===== SUPPLIED INFORMATION =====

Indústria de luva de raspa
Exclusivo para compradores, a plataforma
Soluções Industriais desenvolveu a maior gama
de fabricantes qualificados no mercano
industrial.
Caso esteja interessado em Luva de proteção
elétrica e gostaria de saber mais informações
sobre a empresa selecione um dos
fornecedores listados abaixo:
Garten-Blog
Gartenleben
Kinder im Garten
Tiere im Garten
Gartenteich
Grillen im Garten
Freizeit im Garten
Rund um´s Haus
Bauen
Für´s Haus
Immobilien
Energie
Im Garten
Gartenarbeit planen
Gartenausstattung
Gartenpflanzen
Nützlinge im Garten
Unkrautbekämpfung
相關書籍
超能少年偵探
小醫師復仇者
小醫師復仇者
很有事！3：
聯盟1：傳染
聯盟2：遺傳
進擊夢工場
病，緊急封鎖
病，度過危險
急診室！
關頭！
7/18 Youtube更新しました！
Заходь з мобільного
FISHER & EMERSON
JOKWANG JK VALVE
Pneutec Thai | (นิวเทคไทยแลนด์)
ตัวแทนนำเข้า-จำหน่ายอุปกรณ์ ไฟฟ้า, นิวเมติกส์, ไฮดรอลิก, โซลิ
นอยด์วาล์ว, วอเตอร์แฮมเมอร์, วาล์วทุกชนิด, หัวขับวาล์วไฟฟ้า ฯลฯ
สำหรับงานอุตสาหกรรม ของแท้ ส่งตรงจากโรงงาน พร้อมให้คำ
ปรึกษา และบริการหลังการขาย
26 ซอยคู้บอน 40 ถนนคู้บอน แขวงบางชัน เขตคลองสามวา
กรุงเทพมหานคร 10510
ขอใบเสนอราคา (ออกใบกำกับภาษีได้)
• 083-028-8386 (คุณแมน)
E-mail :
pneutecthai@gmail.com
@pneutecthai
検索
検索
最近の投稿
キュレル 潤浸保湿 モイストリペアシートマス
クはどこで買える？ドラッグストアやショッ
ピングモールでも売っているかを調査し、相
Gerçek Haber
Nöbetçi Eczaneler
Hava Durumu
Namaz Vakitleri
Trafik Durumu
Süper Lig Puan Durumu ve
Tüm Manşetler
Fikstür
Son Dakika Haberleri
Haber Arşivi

=====

* _THE PROBLEM_: Output the records verbatim, from the first line to the last.

* _RESPONSE TO THE TASK_:
Indústria de luva de raspa
Exclusivo para compradores, a plataforma
Soluções Industriais desenvolveu a maior gama
de fabricantes qualificados no mercano
industrial.
Caso esteja interessado em Luva de proteção
elétrica e gostaria de saber mais informações
sobre a empresa selecione um dos
fornecedores listados abaixo:
Garten-Blog
Gartenleben
Kinder im Garten
Tiere im Garten
Gartenteich
Grillen im Garten
Freizeit im Garten
Rund um´s Haus
Bauen
Für´s Haus
Immobilien
Energie
Im Garten
Gartenarbeit planen
Gartenausstattung
Gartenpflanzen
Nützlinge im Garten
Unkrautbekämpfung
相關書籍
超能少年偵探
小醫師復仇者
小醫師復仇者
很有事！3：
聯盟1：傳染
聯盟2：遺傳
進擊夢工場
病，緊急封鎖
病，度過危險
急診室！
關頭！
7/18 Youtube更新しました！
Заходь з мобільного
FISHER & EMERSON
JOKWANG JK VALVE
Pneutec Thai | (นิวเทคไทยแลนด์)
ตัวแทนนำเข้า-จำหน่ายอุปกรณ์ ไฟฟ้า, นิวเมติกส์, ไฮดรอลิก, โซลิ
นอยด์วาล์ว, วอเตอร์แฮมเมอร์, วาล์วทุกชนิด, หัวขับวาล์วไฟฟ้า ฯลฯ
สำหรับงานอุตสาหกรรม ของแท้ ส่งตรงจากโรงงาน พร้อมให้คำ
ปรึกษา และบริการหลังการขาย
26 ซอยคู้บอน 40 ถนนคู้บอน แขวงบางชัน เขตคลองสามวา
กรุงเทพมหานคร 10510
ขอใบเสนอราคา (ออกใบกำกับภาษีได้)
• 083-028-8386 (คุณแมน)
E-mail :
pneutecthai@gmail.com
@pneutecthai
検索
検索
最近の投稿
キュレル 潤浸保湿 モイストリペアシートマス
クはどこで買える？ドラッグストアやショッ
ピングモールでも売っているかを調査し、相
Gerçek Haber
Nöbetçi Eczaneler
Hava Durumu
Namaz Vakitleri
Trafik Durumu
Süper Lig Puan Durumu ve
Tüm Manşetler
Fikstür
Son Dakika Haberleri
Haber Arşivi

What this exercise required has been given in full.